Technical Program

Paper Detail

Paper:	SLP-P19.5
Session:	Model-based Robust Speech Recognition
Time:	Friday, May 19, 10:00 - 12:00
Presentation:	Poster
Topic:	Speech and Spoken Language Processing: Model-based robust Speech Recognition
Title:	Model Adaptation for Long Convolutional Distortion by Maximum Likelihood Based State Filtering Approach
Authors:	Chandra Kant Raut, Takuya Nishimoto, Shigeki Sagayama, University of Tokyo, Japan
Abstract:	In environment with considerably long reverberation time, each frame of speech is affected by energy components from the preceding frames. Therefore, to adapt parameters of a state of HMM, it becomes necessary to consider these frames, and compute their contributions to current state.

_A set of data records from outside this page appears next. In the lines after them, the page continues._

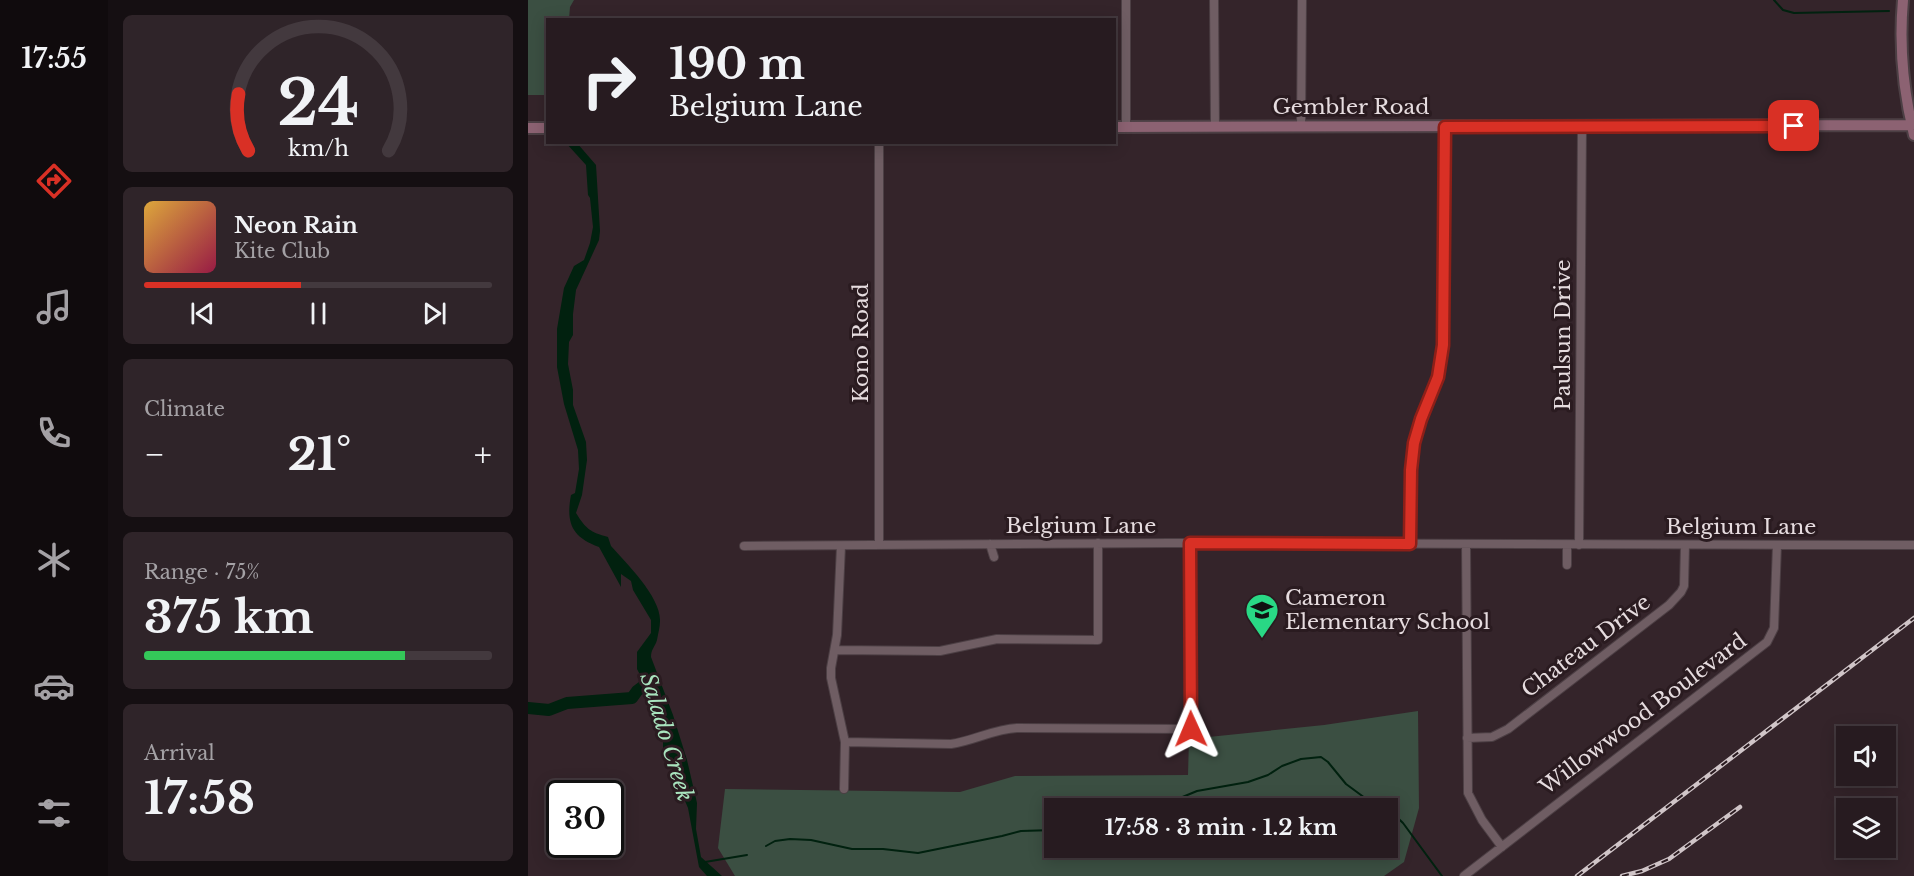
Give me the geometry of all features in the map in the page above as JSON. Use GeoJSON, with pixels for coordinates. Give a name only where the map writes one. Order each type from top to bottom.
{"type":"FeatureCollection","features":[{"type":"Feature","properties":{"kind":"main road"},"geometry":{"type":"LineString","coordinates":[[1903,0],[1902,61],[1913,130]]}},
{"type":"Feature","properties":{"kind":"main road","name":"Gembler Road"},"geometry":{"type":"LineString","coordinates":[[1120,127],[1582,126],[1913,130]]}},
{"type":"Feature","properties":{"kind":"main road"},"geometry":{"type":"LineString","coordinates":[[528,128],[546,128]]}},
{"type":"Feature","properties":{"kind":"street"},"geometry":{"type":"LineString","coordinates":[[1120,127],[1126,0]]}},
{"type":"Feature","properties":{"kind":"street"},"geometry":{"type":"LineString","coordinates":[[1214,0],[1215,127]]}},
{"type":"Feature","properties":{"kind":"street"},"geometry":{"type":"LineString","coordinates":[[1301,127],[1302,0]]}},
{"type":"Feature","properties":{"kind":"street","name":"Paulsun Drive"},"geometry":{"type":"LineString","coordinates":[[1579,545],[1582,126]]}},
{"type":"Feature","properties":{"kind":"street"},"geometry":{"type":"LineString","coordinates":[[1410,544],[1414,443],[1438,377],[1443,345],[1445,127]]}},
{"type":"Feature","properties":{"kind":"street","name":"Kono Road"},"geometry":{"type":"LineString","coordinates":[[879,144],[879,544]]}},
{"type":"Feature","properties":{"kind":"street"},"geometry":{"type":"LineString","coordinates":[[835,650],[940,651],[998,639],[1098,640],[1098,543]]}},
{"type":"Feature","properties":{"kind":"street","name":"Belgium Lane"},"geometry":{"type":"LineString","coordinates":[[744,546],[1098,543],[1914,545]]}},
{"type":"Feature","properties":{"kind":"street"},"geometry":{"type":"LineString","coordinates":[[846,742],[951,744],[1009,729],[1191,729],[1190,543]]}},
{"type":"Feature","properties":{"kind":"street","name":"Belgium Lane"},"geometry":{"type":"LineString","coordinates":[[990,544],[994,557]]}},
{"type":"Feature","properties":{"kind":"street"},"geometry":{"type":"LineString","coordinates":[[1466,544],[1467,784],[1470,800],[1502,847]]}},
{"type":"Feature","properties":{"kind":"street"},"geometry":{"type":"LineString","coordinates":[[1567,545],[1567,565]]}},
{"type":"Feature","properties":{"kind":"street","name":"Chateau Drive"},"geometry":{"type":"LineString","coordinates":[[1467,738],[1492,738],[1508,729],[1669,605],[1682,592],[1684,586],[1685,545]]}},
{"type":"Feature","properties":{"kind":"street","name":"Willowwood Boulevard"},"geometry":{"type":"LineString","coordinates":[[1464,876],[1767,642],[1774,628],[1777,545]]}},
{"type":"Feature","properties":{"kind":"street"},"geometry":{"type":"LineString","coordinates":[[841,546],[839,609],[831,678],[846,742],[844,789]]}},
{"type":"Feature","properties":{"kind":"shaded area"},"geometry":{"type":"Polygon","coordinates":[[[528,0],[574,0],[570,7],[569,18],[546,18],[546,95],[528,95],[528,0]]]}},
{"type":"Feature","properties":{"kind":"shaded area"},"geometry":{"type":"Polygon","coordinates":[[[1418,711],[1419,808],[1404,862],[1384,876],[735,876],[718,848],[725,789],[960,792],[1015,776],[1188,775],[1189,739],[1324,725],[1418,711]]]}},
{"type":"Feature","properties":{"kind":"water","name":"Salado Creek"},"geometry":{"type":"Polygon","coordinates":[[[567,144],[578,144],[596,165],[600,231],[599,240],[576,290],[573,335],[569,342],[568,364],[573,390],[573,405],[586,442],[587,460],[582,495],[576,513],[589,529],[608,537],[611,546],[642,581],[655,602],[660,623],[651,657],[687,760],[697,803],[696,829],[701,857],[722,876],[707,876],[699,867],[688,808],[663,748],[663,738],[653,700],[637,669],[637,652],[651,633],[651,620],[633,590],[631,581],[621,574],[621,587],[599,547],[582,538],[570,521],[571,495],[575,493],[579,469],[578,450],[564,404],[557,367],[557,329],[564,288],[574,266],[584,260],[593,227],[586,165],[567,144]]]}},
{"type":"Feature","properties":{"kind":"waterway"},"geometry":{"type":"LineString","coordinates":[[1774,0],[1783,10],[1794,13],[1889,11]]}},
{"type":"Feature","properties":{"kind":"waterway","name":"Salado Creek"},"geometry":{"type":"LineString","coordinates":[[528,708],[549,710],[567,703],[632,698],[650,681]]}},
{"type":"Feature","properties":{"kind":"waterway"},"geometry":{"type":"LineString","coordinates":[[1180,798],[1197,791],[1248,782],[1301,759],[1321,757],[1346,784],[1365,798]]}},
{"type":"Feature","properties":{"kind":"waterway"},"geometry":{"type":"LineString","coordinates":[[1398,818],[1442,876]]}},
{"type":"Feature","properties":{"kind":"waterway"},"geometry":{"type":"LineString","coordinates":[[766,846],[775,841],[790,839],[811,840],[852,849],[883,849],[918,853],[1021,831],[1044,830]]}},
{"type":"Feature","properties":{"kind":"waterway"},"geometry":{"type":"LineString","coordinates":[[705,862],[747,855]]}},
{"type":"Feature","properties":{"kind":"railway"},"geometry":{"type":"LineString","coordinates":[[1577,876],[1914,618]]}},
{"type":"Feature","properties":{"kind":"railway"},"geometry":{"type":"LineString","coordinates":[[1622,876],[1642,871],[1669,859],[1740,807]]}},
{"type":"Feature","properties":{"kind":"place","name":"Cameron Elementary School"},"geometry":{"type":"Point","coordinates":[1262,639]}},
{"type":"Feature","properties":{"kind":"route"},"geometry":{"type":"LineString","coordinates":[[1191,729],[1190,543],[1410,544],[1411,470],[1414,443],[1438,377],[1443,345],[1445,127],[1794,126]]}}]}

However, these speech frames preceding to a state of HMM are not known during adaptation of the models. In this paper, we propose to use preceding states as units of preceding speech segments, estimate their contributions to current state in maximum likelihood manner, and adapt models by accounting their contributions. When clean models were adapted by proposed method for a speaker-dependent isolated word recognition task, word accuracy of the system typically increased from 67.6% to 83.2%, and from 44.8% to 72.5%, for channel distorted speech simulated by linear convolution of clean speech and impulse responses with reverberation time (T_60) of 310 ms and 780 ms, respectively.